Exactly as they appear, transcribe the entries and skip any pictures.

## Data shown:
►

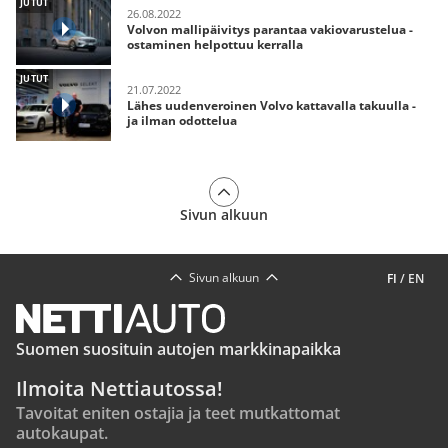
JUTUT
26.08.2022
Volvon mallipäivitys parantaa vakiovarustelua -
ostaminen helpottuu kerralla
JUTUT
21.07.2022
Lähes uudenveroinen Volvo kattavalla takuulla -
ja ilman odottelua
Sivun alkuun
Sivun alkuun
FI
/
EN
Suomen suosituin autojen markkinapaikka
Ilmoita Nettiautossa!
Tavoitat eniten ostajia ja teet mutkattomat
autokaupat.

◄

## Worked solution:
JUTUT
26.08.2022
Volvon mallipäivitys parantaa vakiovarustelua -
ostaminen helpottuu kerralla
JUTUT
21.07.2022
Lähes uudenveroinen Volvo kattavalla takuulla -
ja ilman odottelua
Sivun alkuun
Sivun alkuun
FI
/
EN
Suomen suosituin autojen markkinapaikka
Ilmoita Nettiautossa!
Tavoitat eniten ostajia ja teet mutkattomat
autokaupat.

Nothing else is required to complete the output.